Our refugee resettlement preparations began in September when international attention was drawn to the crisis in Syria with the photo of the boy who washed up on the beach in Turkey. Interest in our community and private sponsorship was growing. We began to bring together settlement-funded organizations, more and more people who were getting involved in private sponsorship, and community groups that were getting more involved informally in the resettlement support of refugees, so that everybody would know who was involved in the playing field in our community.
In November, after the recommitment to the 25,000 Syrians was made, we began by hosting a service preparedness planning session for services across the whole of our region. We had a huge turnout from agencies across sectors who had been involved in the past in our partnership and many who had not, looking to know how their organizations and services would be impacted by the arrival of a significant number of refugees into our community and to begin planning how, together as a community, we would be responding to support the resettlement.
At the same time, emergency management offices across the province had been activated through intense discussions with our settlement partners and the emergency management coordinators in our region. We arrived at a plan which brought together emergency management activity with the settlement and other activity being coordinated through our local immigration partnership structure into our current Syrian refugee preparedness plan. This merged an existing emergency response structure that had previously been in use in our region with a community initiative that was forming at the behest of settlement services and other community partners working on preparing for the resettlement. This has turned into a highly effective model for collaborative leadership between municipal and community partners in the Waterloo region.

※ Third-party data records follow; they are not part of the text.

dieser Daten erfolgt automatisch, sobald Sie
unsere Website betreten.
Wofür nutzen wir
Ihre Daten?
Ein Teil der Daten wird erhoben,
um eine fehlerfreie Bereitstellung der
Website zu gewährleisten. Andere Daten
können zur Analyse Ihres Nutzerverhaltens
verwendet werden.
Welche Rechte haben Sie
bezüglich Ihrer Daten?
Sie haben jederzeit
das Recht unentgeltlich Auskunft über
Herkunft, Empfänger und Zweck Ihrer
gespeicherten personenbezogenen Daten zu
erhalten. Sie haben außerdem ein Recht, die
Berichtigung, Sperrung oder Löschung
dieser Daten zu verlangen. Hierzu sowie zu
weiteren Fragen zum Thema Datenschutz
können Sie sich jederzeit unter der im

In November we struck a series of nine working groups, including community emergency management, international skills and employment, education, children's services, health and mental health care, housing, community integration and language supports, volunteers and donations, and transportation. These groups were supported by a communications working group and a safety and security working group. We later added a private sponsorship working group, given the perception of difficulties in reaching out to make sure that the private sponsorship groups were also benefiting from all of the service preparations that were happening in our community.
These working groups were coordinated through a steering committee that was co-chaired by municipal and community partners, the medical officer of health from the Region of Waterloo, together with the executive director of our resettlement agency, Reception House.

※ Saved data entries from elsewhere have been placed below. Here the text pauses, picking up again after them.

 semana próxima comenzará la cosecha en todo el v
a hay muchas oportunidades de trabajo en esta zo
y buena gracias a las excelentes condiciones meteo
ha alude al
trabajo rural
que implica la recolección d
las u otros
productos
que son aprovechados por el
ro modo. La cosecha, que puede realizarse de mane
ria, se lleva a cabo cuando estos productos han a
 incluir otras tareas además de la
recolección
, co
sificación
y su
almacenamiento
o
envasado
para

Also, at our steering committee, the representatives across each of our working groups shared their developments and challenges and brought forward cross-referrals for issues that should be tackled by other groups. This has resulted in a lot of fast action.
Our steering committee also was a channel for reporting up to a municipal control group in our region, where all of our area mayors, our regional chair, the CAOs from all of our communities, our regional police chief, and the regional fire coordinator are participating to receive updates on the status of the resettlement in our community, the developments on the ground with services, the successes we have seen, and also the challenges we have been experiencing in our community.

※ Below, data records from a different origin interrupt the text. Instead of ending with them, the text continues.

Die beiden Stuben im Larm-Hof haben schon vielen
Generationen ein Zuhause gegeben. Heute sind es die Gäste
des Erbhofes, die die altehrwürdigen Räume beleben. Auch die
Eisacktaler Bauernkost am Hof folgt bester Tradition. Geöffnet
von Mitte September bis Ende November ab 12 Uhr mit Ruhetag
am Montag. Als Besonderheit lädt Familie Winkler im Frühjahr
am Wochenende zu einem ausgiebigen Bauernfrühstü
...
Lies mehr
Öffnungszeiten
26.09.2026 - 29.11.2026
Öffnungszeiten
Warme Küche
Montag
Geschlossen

This coordinated engagement of multi-tiered municipal leaders has resulted in coordinated communication to provincial and federal counterparts on behalf of our community, raising concerns and promoting solutions to the challenges that our community has been facing, challenges we believe we have in common with many communities across the country.
This has been a new level of municipal engagement in Waterloo region when it comes to refugee resettlement. It has been extremely successful until now and very welcomed by the community partners who are involved in our community. It has been really great to see that as a community, across our region, we're all pulling in one direction to support the resettlement initiative.
Consistent and comprehensive communication support has been key amongst our partners, we've been told, to fostering and appropriately channelling community engagement and ensuring that all refugees in our community, regardless of how they have received assistance, either through government or private sponsorship, are benefiting from all of the work happening in our community.
Our communications work has been adaptive and responsive to a constantly changing information environment and to the constantly changing information needs of agencies in our community so that they feel that they have the information they need in order to be properly supporting the resettlement. We have launched a website. We were using 211 information lines, a lot of social media messaging, and we started at the beginning of December a series of weekly briefings about arrival status, population information as it was becoming available for people who had arrived, and also service developments across our working group areas. That went out across our community to all of our service partners and all of our municipal partners, and also to our MPs and our MPPs, so that everybody had the same information about how things were developing in our community.
This resulted in very effective communication of information and an ability to identify needs very quickly and to identify solutions as they were needed in our community.